У нас мало цифровых данных для описания экономического положения народных масс в Париже накануне революции. Но прочитав очерк «о крытых рынках», вы получите блестящее художественное изображение той нужды, в которой прозябал мелкий люд парижских предместий. «Чем беднее парижанин, тем ему труднее питаться», — утверждает Мерсье, ибо съестные припасы за последние десятилетия до революции вздорожали чудовищным образом, вздорожали они потому, что возросла роскошь богачей.
Мерсье в «Картинах Парижа» подверг жестокому осмеянию культуру гибнущего феодального общества, всю систему воспитания молодого поколения. Он издевается над тем, что в школах обращено главное внимание на изучение античных авторов и мертвых языков. Он доказывает нам, что Сорбонна — это центр «безумия, невежества и суеверия». «Сорбонна всегда желала мудрить и знать больше того, что знают прочие христианские богословы, безрассудство боролось с безрассудством, — можно себе представить плоды подобного поединка».
Но пусть читатель не поражается, если наряду с подобной характеристикой Сорбонны, центра богословия, с язвительным описанием аббатов, этих «тонзурованных клерков, которые не служат ни церкви, ни государству, живут в непрерывной праздности и являются совершенно ненужными существами», наряду с гневным изображением епископов читатель в книге найдет главы, в которых Мерсье говорит о своей преданности религии. В этом случае Мерсье остается учеником Руссо, последовательным противником буржуазной философии энциклопедистов и атеизма. Ничего нет более ненавистного для Мерсье, чем атеисты. Он считает, что государство должно их изолировать, как преступников, а сам он коленопреклоненно, как настоящий изувер, говорит о «чудесах святой Женевьевы». Перед нами — образец
Вернемся к самым интересным темам книги, к преобладающей теме — о социальных противоречиях Парижа. Очерки о парижских предместьях представляют исключительный интерес.

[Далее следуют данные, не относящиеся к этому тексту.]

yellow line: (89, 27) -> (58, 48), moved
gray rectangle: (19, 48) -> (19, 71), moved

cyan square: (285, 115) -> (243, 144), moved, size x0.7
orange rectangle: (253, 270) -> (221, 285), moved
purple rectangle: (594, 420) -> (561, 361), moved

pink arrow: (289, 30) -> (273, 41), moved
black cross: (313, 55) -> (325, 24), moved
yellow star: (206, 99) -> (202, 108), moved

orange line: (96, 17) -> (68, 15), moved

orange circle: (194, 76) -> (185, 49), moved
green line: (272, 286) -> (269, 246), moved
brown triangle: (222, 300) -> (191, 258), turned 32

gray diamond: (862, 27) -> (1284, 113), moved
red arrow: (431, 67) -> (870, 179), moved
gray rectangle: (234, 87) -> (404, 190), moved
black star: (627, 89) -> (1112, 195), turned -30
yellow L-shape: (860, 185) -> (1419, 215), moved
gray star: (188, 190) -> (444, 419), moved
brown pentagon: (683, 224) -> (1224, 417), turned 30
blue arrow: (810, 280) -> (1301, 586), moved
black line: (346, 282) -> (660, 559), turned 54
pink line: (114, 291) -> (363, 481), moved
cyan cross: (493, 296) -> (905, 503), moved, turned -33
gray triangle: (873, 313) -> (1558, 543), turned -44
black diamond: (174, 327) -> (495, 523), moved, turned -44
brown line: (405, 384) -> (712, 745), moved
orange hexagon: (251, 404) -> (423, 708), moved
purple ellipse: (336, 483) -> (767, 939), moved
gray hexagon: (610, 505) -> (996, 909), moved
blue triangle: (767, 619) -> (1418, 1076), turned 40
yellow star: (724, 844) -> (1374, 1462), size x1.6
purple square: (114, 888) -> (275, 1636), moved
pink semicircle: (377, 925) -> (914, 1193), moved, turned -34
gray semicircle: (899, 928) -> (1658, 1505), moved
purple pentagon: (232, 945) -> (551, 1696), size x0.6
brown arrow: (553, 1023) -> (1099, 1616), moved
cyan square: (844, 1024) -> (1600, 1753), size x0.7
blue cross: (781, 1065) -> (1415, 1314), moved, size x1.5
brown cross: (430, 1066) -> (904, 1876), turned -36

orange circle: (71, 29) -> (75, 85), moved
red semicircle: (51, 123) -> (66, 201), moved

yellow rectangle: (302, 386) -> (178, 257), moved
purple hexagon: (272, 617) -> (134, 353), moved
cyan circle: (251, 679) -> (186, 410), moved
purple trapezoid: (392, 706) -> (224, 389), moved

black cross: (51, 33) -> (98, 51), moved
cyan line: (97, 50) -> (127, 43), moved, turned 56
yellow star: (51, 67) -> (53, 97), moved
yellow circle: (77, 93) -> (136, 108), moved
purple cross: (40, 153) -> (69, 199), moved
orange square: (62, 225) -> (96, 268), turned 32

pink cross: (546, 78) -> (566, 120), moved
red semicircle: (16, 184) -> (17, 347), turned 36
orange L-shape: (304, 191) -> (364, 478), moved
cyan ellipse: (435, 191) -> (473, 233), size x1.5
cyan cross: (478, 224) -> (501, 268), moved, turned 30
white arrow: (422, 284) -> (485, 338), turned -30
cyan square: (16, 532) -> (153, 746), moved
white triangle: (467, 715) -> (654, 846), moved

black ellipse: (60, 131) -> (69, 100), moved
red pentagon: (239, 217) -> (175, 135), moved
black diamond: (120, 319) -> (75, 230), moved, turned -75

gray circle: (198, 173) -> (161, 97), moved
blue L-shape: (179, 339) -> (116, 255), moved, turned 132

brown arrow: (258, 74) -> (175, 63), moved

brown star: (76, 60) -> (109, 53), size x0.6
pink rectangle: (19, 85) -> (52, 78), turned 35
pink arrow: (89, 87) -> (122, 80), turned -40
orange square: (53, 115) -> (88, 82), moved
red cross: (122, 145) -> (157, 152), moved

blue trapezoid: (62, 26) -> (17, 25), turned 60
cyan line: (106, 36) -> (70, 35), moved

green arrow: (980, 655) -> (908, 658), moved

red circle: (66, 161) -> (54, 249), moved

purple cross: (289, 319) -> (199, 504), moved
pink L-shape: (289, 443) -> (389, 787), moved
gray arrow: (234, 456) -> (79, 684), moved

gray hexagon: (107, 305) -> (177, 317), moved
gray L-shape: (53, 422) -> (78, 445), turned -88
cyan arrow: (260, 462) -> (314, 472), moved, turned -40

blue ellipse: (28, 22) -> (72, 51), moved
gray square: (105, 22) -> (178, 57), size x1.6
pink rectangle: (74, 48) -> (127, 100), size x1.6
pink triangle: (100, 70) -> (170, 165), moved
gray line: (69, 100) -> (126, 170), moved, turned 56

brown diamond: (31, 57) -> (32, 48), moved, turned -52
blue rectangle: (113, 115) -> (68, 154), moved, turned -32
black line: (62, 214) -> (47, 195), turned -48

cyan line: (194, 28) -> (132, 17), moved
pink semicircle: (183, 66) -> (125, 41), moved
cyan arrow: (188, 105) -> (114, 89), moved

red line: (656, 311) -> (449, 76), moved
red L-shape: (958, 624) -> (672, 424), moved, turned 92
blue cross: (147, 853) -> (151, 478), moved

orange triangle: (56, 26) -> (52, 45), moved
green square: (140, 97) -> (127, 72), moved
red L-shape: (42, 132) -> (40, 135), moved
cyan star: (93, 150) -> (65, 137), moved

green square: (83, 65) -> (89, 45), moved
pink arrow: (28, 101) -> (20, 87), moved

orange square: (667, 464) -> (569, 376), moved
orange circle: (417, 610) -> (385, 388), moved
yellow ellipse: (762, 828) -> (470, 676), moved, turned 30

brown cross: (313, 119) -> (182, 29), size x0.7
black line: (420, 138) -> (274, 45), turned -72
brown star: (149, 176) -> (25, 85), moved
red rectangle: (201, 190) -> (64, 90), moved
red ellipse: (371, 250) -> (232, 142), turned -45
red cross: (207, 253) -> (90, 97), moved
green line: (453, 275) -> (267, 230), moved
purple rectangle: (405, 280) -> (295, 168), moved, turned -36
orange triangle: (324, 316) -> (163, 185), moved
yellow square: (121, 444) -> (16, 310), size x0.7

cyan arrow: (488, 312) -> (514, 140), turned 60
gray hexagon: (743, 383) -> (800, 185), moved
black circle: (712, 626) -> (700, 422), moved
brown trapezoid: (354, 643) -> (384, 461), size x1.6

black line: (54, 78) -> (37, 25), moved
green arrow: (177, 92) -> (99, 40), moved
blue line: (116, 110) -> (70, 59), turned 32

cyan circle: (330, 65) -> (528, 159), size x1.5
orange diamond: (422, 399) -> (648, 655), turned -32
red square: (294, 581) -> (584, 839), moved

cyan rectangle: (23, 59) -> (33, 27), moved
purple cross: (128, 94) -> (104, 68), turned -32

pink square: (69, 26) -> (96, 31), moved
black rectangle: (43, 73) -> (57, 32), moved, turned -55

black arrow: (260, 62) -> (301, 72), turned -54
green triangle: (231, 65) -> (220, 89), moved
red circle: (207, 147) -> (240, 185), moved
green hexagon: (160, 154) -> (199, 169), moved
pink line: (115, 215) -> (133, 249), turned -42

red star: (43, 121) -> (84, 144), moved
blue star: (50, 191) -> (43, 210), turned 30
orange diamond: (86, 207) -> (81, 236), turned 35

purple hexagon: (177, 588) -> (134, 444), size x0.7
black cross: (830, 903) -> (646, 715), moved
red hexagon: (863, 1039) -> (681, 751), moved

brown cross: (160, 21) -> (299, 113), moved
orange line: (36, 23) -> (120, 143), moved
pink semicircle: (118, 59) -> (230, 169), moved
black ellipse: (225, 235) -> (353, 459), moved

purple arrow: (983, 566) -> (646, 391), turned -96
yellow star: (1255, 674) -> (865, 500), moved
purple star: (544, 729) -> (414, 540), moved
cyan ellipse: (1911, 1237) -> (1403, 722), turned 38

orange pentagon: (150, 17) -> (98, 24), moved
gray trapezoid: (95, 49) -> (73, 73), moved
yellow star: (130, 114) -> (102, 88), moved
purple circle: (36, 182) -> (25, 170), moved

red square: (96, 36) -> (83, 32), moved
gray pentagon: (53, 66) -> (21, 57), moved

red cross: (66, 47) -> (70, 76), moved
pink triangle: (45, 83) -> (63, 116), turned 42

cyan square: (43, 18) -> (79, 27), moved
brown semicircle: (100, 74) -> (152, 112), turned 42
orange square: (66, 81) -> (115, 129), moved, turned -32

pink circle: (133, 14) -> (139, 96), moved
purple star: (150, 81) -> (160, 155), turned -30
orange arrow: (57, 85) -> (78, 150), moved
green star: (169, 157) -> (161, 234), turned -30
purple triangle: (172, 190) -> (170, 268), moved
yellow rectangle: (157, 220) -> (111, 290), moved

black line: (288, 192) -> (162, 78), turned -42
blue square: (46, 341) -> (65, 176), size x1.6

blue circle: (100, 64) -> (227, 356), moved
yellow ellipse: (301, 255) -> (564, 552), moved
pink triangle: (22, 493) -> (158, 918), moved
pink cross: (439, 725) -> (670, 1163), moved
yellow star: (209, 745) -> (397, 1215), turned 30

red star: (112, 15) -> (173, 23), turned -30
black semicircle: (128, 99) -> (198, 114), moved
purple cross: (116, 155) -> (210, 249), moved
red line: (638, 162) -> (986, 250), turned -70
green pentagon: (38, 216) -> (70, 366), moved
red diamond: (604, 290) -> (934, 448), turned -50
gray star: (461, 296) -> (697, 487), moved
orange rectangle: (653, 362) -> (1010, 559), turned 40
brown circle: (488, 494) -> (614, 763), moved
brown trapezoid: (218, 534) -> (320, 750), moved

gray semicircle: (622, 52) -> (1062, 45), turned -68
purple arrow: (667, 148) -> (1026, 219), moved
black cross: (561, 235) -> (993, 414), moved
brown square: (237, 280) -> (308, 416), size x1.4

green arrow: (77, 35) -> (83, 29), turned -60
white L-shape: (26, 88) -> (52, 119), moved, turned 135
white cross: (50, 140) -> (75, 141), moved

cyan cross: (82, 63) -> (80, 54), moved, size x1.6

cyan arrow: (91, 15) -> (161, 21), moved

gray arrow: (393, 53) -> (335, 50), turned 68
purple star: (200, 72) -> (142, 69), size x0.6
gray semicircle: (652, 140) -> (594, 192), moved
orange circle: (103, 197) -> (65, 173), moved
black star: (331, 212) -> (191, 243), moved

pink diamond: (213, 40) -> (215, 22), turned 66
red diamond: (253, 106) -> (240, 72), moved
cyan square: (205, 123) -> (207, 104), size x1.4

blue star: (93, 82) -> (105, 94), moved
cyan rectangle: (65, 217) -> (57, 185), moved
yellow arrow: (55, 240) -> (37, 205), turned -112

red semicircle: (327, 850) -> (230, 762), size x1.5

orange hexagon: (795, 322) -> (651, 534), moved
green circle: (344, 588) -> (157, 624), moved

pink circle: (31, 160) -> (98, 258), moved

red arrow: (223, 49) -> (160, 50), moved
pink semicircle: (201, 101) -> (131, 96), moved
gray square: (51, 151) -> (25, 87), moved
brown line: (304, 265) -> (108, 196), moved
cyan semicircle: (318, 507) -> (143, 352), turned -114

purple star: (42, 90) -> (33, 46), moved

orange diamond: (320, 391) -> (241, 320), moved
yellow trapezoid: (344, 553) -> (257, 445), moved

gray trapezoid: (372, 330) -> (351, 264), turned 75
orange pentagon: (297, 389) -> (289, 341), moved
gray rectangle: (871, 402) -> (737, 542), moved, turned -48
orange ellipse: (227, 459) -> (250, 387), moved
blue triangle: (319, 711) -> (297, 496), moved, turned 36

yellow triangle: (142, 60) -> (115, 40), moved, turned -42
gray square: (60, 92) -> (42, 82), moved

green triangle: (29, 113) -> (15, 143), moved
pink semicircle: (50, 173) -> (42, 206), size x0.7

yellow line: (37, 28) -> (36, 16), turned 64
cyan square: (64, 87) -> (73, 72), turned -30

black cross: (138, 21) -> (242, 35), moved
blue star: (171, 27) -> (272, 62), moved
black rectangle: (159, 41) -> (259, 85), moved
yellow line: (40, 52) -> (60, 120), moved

Мерсье утверждает, что здесь, в предместьях Сен-Марсель или Сен-Марсо — «восстания и мятежи зарождаются, как в очаге беспросветной нищеты». В одном квартале знати Сент-Оноре больше денег, чем во всех домах предместья Сен-Марсель или Сен-Марсо.
Но если нищета царит на окраинах, то в центре города новые дома строят банкиры, нотариусы, подрядчики. Париж обновляется; буржуа строят новый город. Не приходится удивляться, если трудящиеся, бедняки и мелкий люд, не проявляют особого патриотизма, — они не заинтересованы в охране государства богачей. Новобранец из рабочих кварталов, протягивая дрожащую руку за роковым билетом при жеребьевке, бедняк, подлежащий призыву в ополчение, чувствует себя так, как будто бы его ждет пытка. Мерсье замечает, что подобное отношение француза к родине привело бы спартанца в ужас. «Неужели же это люди, идущие сражаться за родину?» — воскликнул бы при таком зрелище спартанец. «Ты удивляешься, молодой республиканец, — заявляет Мерсье, — но знай, родина не имеет для них никакого значения. Ты должен жертвовать собой, их же долг сохранять себя.
Мерсье убеждает нас в той же главе; что его не интересуют политические вопросы. Впрочем, он же раскрывает секрет своей аполитичности, когда в главе о законах, которые защищают знать, всех «разъезжающих в блестящих экипажах», пишет: «Дело все в том, что издающие законы сами ездят в каретах».